Stacked PRs as iterative delivery. AI can generate a large changeset in hours, but it shouldn't land as a single monolithic pull request. Instead, it lands as three to five sequential PRs, each validated independently. Preview deployments per PR mean design and product see real output continuously, not at a staging gate at the end. Each PR in the stack is a learning checkpoint where assumptions meet reality. A monolithic AI-generated PR is waterfall at the code level, while a stack of validated PRs is Agile at the code level.

Layered review that matches the new reality. AI review tools handle the mechanical checks: style, common bugs, security patterns. Humans focus on what AI genuinely can't judge. Does this architecture make sense for where we're headed? Does this match what the customer actually needs? The review bottleneck isn't removed. It's redirected to where human judgment is irreplaceable.

The DORA Report is explicit about this: "working in small batches amplifies AI's positive effects." Teams with strong engineering discipline see dramatically better outcomes from AI adoption. Teams without it see negative ROI, producing technical debt faster than they ever could by hand. The discipline isn't the obstacle. It's the multiplier.

The Bottleneck Moved. Fix It, Don't Remove It.

The teams struggling with AI adoption are the ones treating every source of friction as an obstacle to remove. Code review is slow? Skip it. Sprint planning takes time? Drop it. Writing tests feels redundant when the AI code works? Don't bother.

The teams succeeding are the ones recognising that the bottleneck has shifted from building to understanding, and investing accordingly.

Pre-AI, understanding came partly for free through the act of writing code. AI removed that incidental learning, and nothing automatically replaced it.

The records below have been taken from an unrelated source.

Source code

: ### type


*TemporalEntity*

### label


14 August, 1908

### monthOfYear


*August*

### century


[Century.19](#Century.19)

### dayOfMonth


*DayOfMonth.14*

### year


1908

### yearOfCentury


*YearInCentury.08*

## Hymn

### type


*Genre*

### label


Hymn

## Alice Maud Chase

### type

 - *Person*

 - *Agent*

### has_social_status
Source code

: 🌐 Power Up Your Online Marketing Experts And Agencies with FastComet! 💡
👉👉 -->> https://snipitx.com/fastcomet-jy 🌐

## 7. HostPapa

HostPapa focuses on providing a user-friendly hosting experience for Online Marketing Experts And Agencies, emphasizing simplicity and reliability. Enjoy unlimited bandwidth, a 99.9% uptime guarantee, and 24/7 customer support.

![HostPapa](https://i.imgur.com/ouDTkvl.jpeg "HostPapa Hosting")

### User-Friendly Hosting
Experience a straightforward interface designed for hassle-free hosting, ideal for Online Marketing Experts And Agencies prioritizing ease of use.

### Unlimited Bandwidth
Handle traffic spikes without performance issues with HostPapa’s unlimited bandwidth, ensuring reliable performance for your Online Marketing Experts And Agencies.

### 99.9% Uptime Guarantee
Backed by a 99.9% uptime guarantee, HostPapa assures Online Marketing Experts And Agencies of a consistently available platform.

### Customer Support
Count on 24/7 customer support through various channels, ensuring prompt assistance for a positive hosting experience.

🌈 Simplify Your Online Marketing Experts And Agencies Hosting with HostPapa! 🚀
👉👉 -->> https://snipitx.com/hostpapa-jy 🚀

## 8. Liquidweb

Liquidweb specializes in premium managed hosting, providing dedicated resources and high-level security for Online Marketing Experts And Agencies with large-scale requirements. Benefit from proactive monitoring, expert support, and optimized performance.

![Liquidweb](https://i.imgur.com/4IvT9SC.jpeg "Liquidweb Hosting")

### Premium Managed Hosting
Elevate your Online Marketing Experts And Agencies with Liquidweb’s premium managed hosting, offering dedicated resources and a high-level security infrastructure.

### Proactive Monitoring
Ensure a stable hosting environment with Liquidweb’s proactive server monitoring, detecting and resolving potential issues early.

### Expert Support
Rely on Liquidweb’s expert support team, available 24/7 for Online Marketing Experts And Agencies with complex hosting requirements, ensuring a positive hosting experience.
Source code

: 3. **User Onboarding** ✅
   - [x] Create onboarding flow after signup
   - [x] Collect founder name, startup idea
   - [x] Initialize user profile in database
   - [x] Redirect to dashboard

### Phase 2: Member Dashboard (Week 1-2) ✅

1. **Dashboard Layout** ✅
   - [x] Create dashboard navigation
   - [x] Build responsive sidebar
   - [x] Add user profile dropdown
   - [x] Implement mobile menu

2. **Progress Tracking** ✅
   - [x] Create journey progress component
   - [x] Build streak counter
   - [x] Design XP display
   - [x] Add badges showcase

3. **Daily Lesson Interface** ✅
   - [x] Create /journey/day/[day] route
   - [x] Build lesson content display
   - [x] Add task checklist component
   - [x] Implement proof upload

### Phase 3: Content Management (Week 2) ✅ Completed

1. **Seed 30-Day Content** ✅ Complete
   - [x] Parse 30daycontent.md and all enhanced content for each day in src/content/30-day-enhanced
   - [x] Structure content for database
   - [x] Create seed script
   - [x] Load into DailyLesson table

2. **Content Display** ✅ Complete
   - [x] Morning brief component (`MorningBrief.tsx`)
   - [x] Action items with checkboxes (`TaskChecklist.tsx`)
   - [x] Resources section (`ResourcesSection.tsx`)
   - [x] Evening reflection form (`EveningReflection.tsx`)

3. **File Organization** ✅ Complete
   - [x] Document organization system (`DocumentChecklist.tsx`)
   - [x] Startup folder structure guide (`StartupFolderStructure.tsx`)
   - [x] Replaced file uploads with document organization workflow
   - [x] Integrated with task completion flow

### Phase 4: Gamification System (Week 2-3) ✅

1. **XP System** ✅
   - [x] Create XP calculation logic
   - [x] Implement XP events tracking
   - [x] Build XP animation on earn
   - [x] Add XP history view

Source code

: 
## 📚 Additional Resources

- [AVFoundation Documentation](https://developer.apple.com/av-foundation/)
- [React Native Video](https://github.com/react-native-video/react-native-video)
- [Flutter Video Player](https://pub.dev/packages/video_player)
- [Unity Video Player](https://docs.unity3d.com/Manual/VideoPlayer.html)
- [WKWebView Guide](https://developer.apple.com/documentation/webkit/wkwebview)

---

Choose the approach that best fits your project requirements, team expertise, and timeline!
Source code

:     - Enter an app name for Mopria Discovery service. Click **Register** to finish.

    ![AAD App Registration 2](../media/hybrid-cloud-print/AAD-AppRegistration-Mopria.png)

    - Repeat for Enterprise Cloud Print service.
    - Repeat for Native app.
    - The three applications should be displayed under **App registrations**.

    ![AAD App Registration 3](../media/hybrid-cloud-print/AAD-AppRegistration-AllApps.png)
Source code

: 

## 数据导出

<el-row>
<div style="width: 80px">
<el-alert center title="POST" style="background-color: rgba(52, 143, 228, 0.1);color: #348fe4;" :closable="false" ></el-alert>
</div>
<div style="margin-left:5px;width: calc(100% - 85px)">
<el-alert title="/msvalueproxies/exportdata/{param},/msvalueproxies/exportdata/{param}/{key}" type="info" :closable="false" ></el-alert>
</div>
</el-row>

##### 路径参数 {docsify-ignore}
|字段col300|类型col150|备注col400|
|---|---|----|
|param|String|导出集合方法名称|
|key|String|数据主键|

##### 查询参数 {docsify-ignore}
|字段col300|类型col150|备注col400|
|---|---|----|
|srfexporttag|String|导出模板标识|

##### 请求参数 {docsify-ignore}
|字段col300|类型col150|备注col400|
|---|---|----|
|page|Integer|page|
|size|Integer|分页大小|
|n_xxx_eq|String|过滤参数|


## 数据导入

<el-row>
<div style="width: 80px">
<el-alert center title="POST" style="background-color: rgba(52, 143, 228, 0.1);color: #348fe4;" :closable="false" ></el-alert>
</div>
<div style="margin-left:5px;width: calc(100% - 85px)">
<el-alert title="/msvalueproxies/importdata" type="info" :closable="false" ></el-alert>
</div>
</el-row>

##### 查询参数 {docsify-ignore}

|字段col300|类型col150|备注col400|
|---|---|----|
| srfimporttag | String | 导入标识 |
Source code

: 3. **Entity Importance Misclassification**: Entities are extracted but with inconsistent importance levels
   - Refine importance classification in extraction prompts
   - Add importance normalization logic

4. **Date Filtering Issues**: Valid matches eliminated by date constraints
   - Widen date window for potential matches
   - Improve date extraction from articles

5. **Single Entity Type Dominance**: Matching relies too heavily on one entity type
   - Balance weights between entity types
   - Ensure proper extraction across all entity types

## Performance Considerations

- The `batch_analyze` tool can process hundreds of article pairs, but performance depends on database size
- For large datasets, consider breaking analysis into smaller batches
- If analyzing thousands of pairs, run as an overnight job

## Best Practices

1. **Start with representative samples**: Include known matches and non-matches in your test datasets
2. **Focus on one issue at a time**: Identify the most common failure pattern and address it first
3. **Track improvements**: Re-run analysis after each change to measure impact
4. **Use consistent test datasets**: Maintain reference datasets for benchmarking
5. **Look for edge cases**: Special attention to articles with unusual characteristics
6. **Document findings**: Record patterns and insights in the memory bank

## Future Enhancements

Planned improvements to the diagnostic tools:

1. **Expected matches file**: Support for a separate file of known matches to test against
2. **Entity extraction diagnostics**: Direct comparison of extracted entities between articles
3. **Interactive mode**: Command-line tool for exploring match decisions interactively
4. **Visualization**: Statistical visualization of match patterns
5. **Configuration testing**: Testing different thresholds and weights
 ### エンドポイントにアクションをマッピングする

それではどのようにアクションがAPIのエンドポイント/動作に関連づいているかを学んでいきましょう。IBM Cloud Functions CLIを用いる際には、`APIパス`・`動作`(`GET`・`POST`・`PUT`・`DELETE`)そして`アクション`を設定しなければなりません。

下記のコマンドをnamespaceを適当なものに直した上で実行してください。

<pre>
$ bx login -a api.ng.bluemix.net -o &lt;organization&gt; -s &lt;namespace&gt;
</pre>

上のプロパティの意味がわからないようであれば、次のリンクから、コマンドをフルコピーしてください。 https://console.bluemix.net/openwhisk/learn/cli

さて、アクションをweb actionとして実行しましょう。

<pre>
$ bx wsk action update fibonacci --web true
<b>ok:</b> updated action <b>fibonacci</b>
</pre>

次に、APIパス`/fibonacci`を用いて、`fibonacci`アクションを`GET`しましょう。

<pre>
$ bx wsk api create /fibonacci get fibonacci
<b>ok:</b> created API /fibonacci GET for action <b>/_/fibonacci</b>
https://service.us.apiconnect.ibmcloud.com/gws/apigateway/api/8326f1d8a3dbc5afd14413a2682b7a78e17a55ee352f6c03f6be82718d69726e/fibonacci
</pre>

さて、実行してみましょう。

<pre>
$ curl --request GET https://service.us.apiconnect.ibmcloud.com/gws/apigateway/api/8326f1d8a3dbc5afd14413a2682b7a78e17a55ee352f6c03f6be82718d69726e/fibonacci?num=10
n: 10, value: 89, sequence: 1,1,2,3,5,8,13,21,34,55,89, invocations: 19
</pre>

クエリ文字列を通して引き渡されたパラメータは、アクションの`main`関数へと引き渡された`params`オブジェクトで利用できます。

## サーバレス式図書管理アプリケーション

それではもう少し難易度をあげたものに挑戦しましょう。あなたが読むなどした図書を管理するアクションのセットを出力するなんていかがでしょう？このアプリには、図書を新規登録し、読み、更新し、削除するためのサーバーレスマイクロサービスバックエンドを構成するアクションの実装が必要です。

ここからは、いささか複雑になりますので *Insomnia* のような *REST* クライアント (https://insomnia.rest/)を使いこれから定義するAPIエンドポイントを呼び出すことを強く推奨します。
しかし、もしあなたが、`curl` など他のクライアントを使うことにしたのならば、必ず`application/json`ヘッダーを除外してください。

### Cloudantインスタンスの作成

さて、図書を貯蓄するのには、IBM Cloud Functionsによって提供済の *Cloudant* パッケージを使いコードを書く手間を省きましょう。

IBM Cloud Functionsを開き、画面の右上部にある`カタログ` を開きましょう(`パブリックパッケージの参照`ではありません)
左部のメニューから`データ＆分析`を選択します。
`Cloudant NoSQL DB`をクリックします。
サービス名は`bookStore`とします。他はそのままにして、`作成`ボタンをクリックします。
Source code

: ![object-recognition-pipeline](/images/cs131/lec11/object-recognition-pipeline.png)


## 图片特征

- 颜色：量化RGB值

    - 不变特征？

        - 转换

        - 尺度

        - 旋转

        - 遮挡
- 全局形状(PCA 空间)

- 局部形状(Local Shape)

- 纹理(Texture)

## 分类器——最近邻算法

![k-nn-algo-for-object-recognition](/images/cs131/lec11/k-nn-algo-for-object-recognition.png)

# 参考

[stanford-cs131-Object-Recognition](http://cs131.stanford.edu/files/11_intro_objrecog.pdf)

The practices that work in an AI-native world (spec-driven development, stacked validation, layered review) aren't new overhead bolted onto a fast process. They're the deliberate replacement of understanding that used to come for free during slow implementation. Without them, you're building fast but building blind.

You can have the speed. You can have the quality. But only if you invest in the thinking that the speed demands. The competitive advantage was never building fast. Everyone can do that now. The competitive advantage is understanding what to build, and knowing that what you built is right. That was always the hard part. It still is.